Our research sought to establish a framework for effective climigration planning. We systematically reviewed international case studies of community relocations undertaken because of environmental hazards. As part of this we developed a hierarchy of influencing factors in planning for climigration.
We found that the degree to which a community agrees on the need to relocate is a crucial influence. Consensus generates social capital, which supports action and improves the prospects of successful outcomes.
Perception of the timing and severity of risks is another critical factor. Immediate, obvious risks are more likely to motivate action. Motivation can be low if risks are seen as a problem for the distant future, even if impacts may eventually be devastating.
Political, economic and logistical support from government moderately influences the success of community relocation. Relocation may still occur without government support, but this is not preferable and the chances of success are lower.
Strong local leadership can improve the capacity of communities to face the reality of relocation and then to resettle. Strategic leadership from outside agencies is a complement to local leadership, not a substitute.
Strategic and land-use planning systems will be central public agencies in many climigration cases.
Planners already have relevant skills and training. These include community consultation, mediation and stakeholder engagement. Planners can coordinate land acquisition and development applications. They can provide temporary housing, infrastructure and transportation.
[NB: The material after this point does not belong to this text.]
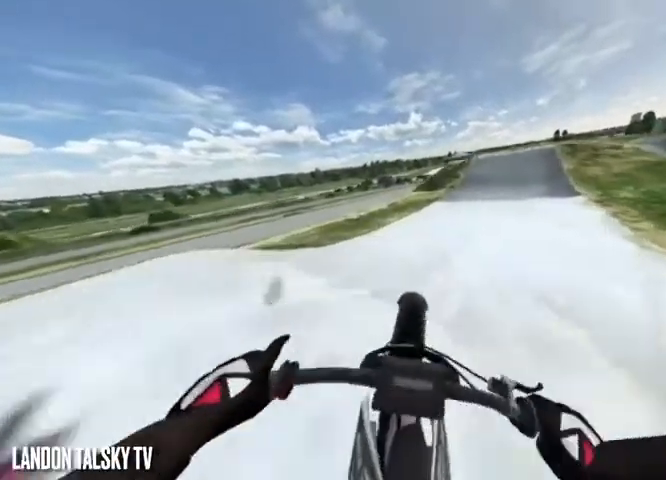
{"dt_ms": 500, "buttons": [], "left_stick": "center", "right_stick": "left", "events": [[375, "R2", "up"]]}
Planning for climigration also requires other professional input, including disaster management, social psychology and engineering.
Strategic planning for climigration should begin as early as possible. Vulnerable communities can be identified using risk mapping.
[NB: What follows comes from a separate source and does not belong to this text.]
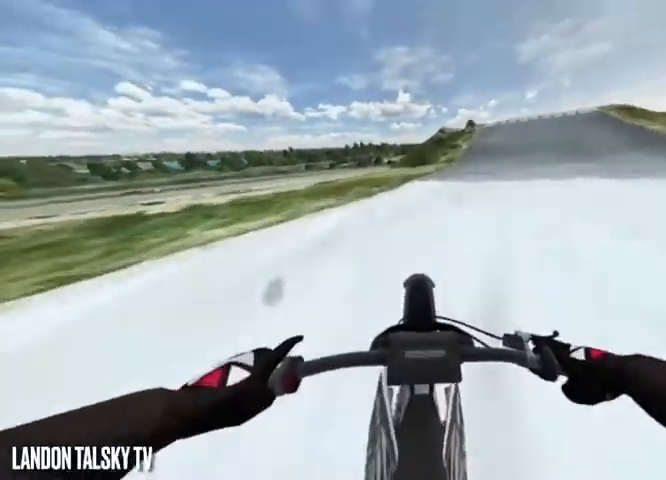
{"dt_ms": 500, "buttons": ["R2"], "left_stick": "center", "right_stick": "center", "events": [[42, "R2", "down"], [167, "R2", "up"], [292, "R2", "down"], [417, "R2", "up"], [500, "R2", "down"]]}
Alternative sites can then be shortlisted and potential logistical demands identified.
Securing land for relocation may place planners in the middle of competing forces. They need to be careful and deliberative to balance the expectations of residents, government, and the market.
Consultation is vital to secure community consensus in the event of climigration. It is a key tool for planners to explain risks and engage residents in crucial decisions.
Specific policy frameworks for climigration are preferable but not essential. When used, they can improve coordination and reduce the risk of negative outcomes.
A confronting concept
While climigration is not yet a common planning issue, it is likely to become an increasingly urgent agenda. Climigration events like those in Louisiana, Alaska and Queensland are just the first wave.
There are limits to the feasibility of climigration. It might only be viable for small towns and villages. Undoubtedly there will be cases where climigration is rejected as too much of challenge.
Triage-based planning could be helpful in deciding which communities to relocate.
Accepting the notion of climigration may be the biggest challenge for planners. The idea that the only viable future for a community is to be relocated elsewhere is unusual and confronting. Managing climigration through planning practice may prove more straightforward than adjusting to the idea in the first place.